Skull
Paul Cézanne·1885
Historical Context
Skull (1885), now in the White House collection, is one of Cézanne's several vanitas-inflected still life studies featuring a human skull — a subject with roots in seventeenth-century Dutch and Flemish memento mori painting. Cézanne made at least five skull paintings between the 1880s and the years just before his death, and the series accumulates a biographical weight that purely formal analysis cannot fully contain: a painter approaching old age, aware of bodily decline, returning repeatedly to the object that most directly confronts mortality. Yet his approach is characteristically formal rather than symbolic: the skull's spherical and elliptical forms, the play of light across its convex surfaces, the specific cream-yellow of aged bone — all of interest for the same reasons he investigated apples and pottery. The skull, like the apple, is a form that can be observed, measured, and analyzed without narrative burden.
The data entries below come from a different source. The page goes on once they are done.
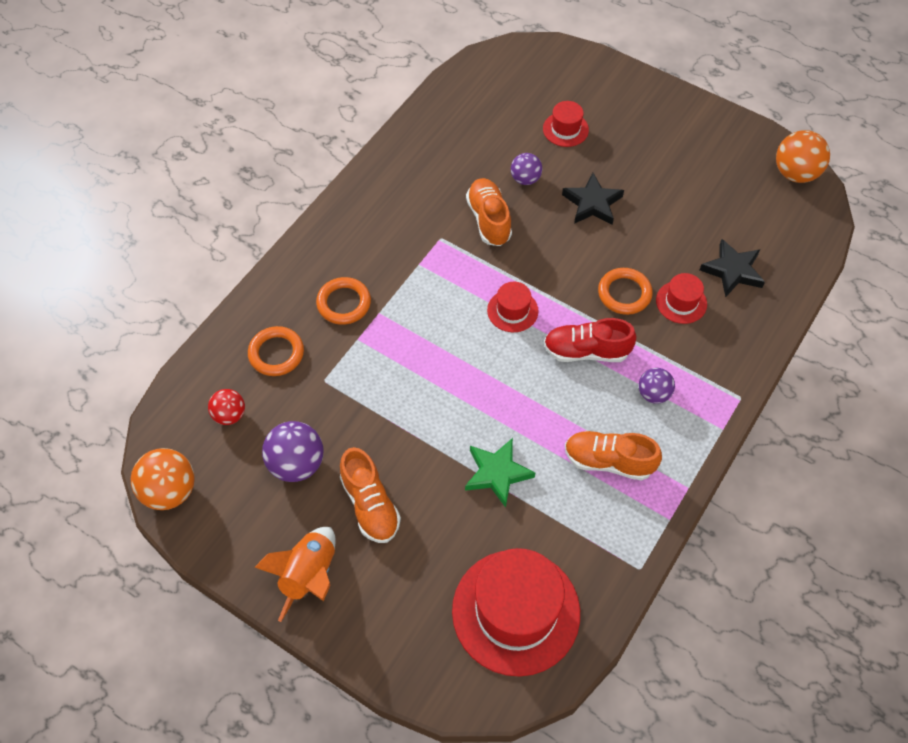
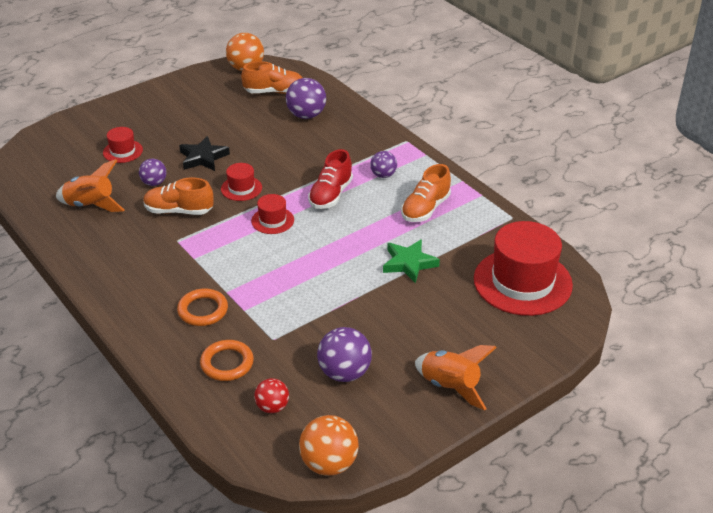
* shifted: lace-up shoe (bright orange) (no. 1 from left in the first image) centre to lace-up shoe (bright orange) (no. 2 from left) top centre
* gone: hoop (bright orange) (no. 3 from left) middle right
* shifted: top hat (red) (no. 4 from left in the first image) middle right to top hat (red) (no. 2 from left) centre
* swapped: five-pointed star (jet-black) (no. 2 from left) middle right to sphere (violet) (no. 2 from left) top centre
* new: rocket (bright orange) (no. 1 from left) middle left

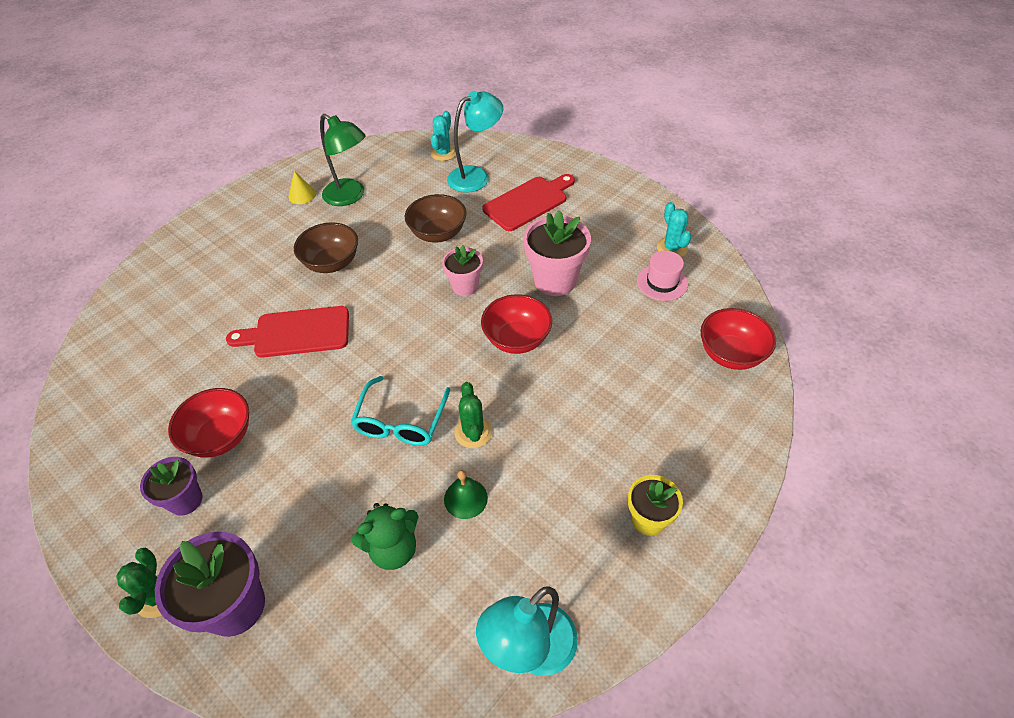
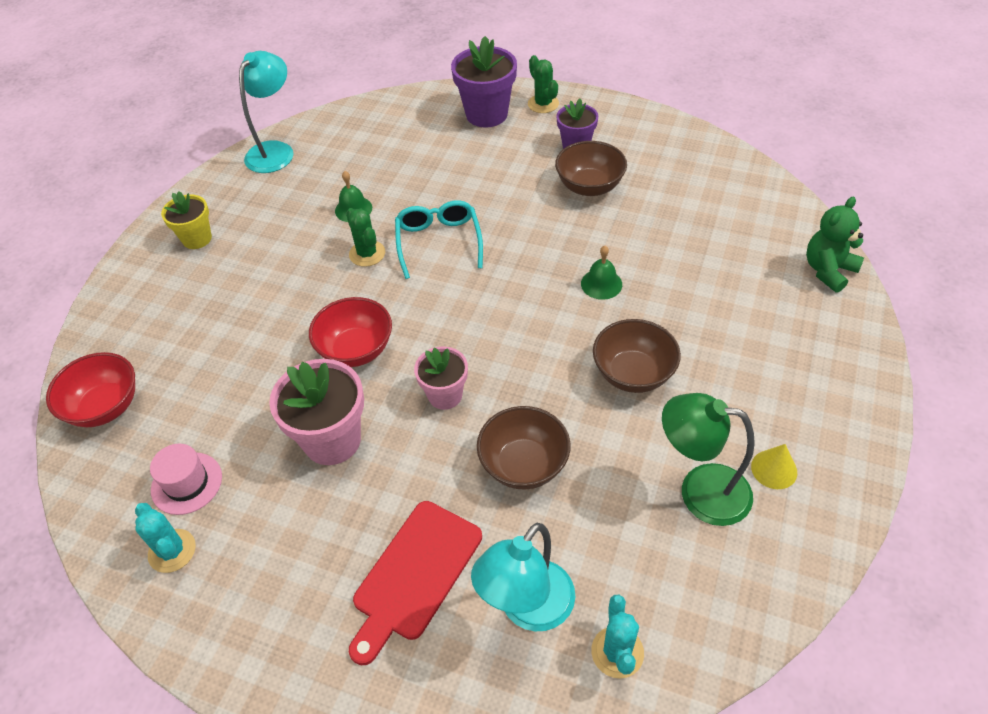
* repainted: serving bowl (red) (no. 1 from left) middle left to serving bowl (russet) (no. 2 from left) top centre
* swapped: chopping board (red) (no. 1 from left) middle left to bell (emerald) (no. 2 from left) centre
* shifted: teddy (emerald) bottom centre to middle right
His contemporaries Van Gogh and Gauguin both also engaged with skull subjects, though with more explicitly symbolic intent; Cézanne's skulls are closer in spirit to Chardin's patient investigation of inanimate form.
Technical Analysis
Cézanne renders the skull through his characteristic constructive method: the rounded cranium built through curved directional strokes, the orbital cavities and cheekbones described as geometric masses, the jaw's simpler forms organized within the overall composition. His palette for the skull is necessarily restricted — the warm cream-yellow of aged bone, the grey shadows in cavities, the warm ground behind — but within this restriction he achieves considerable chromatic subtlety through careful modulation.
Look Closer
- ◆The skull is placed at the composition's center without surrounding objects to distract from it.
- ◆Cézanne uses the skull as he uses apples — as a subject for analyzing three-dimensional form.
- ◆The empty eye sockets create dark openings that contrast with the pale.
- ◆The cranium is modeled through warm and cool color transitions rather than conventional academic.